Bad Experience: Some believers have had bad experiences with other Christians. In such cases, the temptation is to map their bad experience over what God could do redemptively in their lives. Sometimes a bad experience can be a person’s worst enemy. It can also make you cynical about future grace, always thinking the worst about people’s motives. Don’t do that. Have faith in God (Hebrews 11:6). Let your faith in God’s current process overcome the past evil that someone did to you. God’s grace can outmaneuver and defeat bad experiences regardless of what they were.

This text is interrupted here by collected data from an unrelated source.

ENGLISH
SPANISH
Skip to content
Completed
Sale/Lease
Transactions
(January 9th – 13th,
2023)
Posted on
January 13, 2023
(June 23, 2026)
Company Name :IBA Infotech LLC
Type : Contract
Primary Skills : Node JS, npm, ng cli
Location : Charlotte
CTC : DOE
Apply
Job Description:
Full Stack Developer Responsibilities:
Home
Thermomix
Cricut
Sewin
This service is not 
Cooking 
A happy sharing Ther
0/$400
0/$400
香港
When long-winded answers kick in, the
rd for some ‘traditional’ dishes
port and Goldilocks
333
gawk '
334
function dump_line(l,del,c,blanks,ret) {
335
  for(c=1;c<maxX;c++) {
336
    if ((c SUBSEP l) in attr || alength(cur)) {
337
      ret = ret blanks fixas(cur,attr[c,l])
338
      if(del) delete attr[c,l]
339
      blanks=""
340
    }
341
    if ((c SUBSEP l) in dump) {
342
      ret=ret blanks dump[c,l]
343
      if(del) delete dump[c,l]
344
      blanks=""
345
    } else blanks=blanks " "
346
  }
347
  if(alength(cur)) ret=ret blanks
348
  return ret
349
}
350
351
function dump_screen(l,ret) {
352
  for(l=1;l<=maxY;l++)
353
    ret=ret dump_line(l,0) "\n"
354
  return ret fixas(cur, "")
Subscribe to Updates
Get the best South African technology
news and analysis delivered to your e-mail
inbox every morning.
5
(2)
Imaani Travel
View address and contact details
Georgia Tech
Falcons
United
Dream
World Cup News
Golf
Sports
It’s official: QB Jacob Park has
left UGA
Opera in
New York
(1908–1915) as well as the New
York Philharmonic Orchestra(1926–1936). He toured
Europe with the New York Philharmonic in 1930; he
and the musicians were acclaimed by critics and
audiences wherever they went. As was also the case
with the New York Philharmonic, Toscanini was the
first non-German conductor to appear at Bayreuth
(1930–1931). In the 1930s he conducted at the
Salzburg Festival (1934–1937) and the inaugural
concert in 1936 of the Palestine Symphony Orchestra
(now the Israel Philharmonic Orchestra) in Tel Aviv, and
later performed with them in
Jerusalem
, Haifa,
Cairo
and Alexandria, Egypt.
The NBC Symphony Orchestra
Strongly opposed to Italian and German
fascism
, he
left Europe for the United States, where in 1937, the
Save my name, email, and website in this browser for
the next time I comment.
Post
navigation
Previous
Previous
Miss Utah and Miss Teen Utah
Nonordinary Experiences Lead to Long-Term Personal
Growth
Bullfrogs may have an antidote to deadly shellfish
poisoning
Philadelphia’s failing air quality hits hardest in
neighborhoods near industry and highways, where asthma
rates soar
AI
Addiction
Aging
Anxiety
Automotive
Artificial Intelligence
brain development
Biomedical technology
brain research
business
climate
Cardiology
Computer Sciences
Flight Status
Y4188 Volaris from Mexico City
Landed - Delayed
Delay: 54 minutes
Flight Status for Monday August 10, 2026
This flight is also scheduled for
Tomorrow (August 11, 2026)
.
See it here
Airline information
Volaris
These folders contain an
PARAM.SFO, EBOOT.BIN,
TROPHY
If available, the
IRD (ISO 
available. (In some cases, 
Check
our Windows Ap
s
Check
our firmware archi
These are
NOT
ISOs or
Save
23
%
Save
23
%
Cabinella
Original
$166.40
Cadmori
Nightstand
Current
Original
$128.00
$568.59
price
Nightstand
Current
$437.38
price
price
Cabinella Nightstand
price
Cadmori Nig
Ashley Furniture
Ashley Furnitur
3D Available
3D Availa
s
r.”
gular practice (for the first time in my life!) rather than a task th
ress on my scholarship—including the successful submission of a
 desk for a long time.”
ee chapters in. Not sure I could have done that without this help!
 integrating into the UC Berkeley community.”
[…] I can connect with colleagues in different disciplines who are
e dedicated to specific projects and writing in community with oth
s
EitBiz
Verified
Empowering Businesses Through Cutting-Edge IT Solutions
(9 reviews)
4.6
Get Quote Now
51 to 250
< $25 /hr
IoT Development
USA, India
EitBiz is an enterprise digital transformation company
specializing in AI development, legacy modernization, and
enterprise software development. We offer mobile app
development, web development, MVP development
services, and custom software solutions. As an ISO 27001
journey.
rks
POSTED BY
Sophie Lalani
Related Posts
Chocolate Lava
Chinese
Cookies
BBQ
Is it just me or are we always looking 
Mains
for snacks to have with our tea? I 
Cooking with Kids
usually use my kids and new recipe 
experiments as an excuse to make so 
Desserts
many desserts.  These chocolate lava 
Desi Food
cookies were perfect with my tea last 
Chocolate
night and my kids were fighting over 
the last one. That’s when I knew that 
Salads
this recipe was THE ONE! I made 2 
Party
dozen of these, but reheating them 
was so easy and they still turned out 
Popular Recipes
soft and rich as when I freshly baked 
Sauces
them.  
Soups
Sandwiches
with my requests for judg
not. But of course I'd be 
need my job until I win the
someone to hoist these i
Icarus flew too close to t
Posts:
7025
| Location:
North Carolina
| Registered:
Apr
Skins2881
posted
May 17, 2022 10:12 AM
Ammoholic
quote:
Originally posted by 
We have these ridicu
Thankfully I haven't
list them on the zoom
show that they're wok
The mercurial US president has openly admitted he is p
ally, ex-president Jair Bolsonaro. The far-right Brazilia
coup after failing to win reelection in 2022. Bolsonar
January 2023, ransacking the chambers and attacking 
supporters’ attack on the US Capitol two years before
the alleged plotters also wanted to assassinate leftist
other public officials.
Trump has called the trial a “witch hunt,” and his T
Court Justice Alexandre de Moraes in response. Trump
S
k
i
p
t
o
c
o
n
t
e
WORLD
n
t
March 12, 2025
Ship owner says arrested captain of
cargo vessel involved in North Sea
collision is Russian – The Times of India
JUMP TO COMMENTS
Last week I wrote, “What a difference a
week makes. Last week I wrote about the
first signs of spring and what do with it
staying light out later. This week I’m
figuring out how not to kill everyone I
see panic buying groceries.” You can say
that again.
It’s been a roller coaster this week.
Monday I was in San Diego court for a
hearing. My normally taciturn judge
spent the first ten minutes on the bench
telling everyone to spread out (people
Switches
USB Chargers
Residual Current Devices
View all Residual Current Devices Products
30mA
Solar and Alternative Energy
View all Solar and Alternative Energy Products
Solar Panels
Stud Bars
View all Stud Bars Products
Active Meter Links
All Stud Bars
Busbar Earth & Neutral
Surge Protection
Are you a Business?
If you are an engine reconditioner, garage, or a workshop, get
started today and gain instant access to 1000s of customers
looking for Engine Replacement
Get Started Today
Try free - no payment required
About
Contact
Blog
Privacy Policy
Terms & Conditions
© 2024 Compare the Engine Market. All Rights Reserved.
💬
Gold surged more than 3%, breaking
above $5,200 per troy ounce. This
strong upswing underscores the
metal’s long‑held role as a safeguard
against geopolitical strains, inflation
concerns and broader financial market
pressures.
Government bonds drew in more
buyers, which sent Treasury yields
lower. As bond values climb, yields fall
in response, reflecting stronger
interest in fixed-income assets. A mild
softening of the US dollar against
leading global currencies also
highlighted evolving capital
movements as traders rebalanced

Isolating Yourself: Don’t isolate yourself from the community of faith. It is rare for a person to deteriorate in grace if they actively pursue gospel-shaped relationships. Isolation is the enemy’s victory. We need loving and intentional friends interested in personal and practical exploration of life change. Most of the time, when I get in trouble, I isolate myself from the community. Sitting, soaking, and spectating on Sundays will not help you. You must engage God and others to change your life. Be open. Be honest. Be taught. Expect reproof, and anticipate correction, releasing you to run a spiritually productive race.

Call to Action

  1. Will you work through the questions I have asked you in this chapter? It would benefit you if you brought along a friend for the journey. You can mutually encourage each other with some intentional and intrusive iron-sharpening conversations. Ready? Start running.

Let us also lay aside every weight, and sin which clings so closely, and let us run with endurance the race that is set before us, looking to Jesus, the founder and perfecter of our faith, who for the joy that was set before him endured the cross, despising the shame, and is seated at the right hand of the throne of God (Hebrews 12:1–2).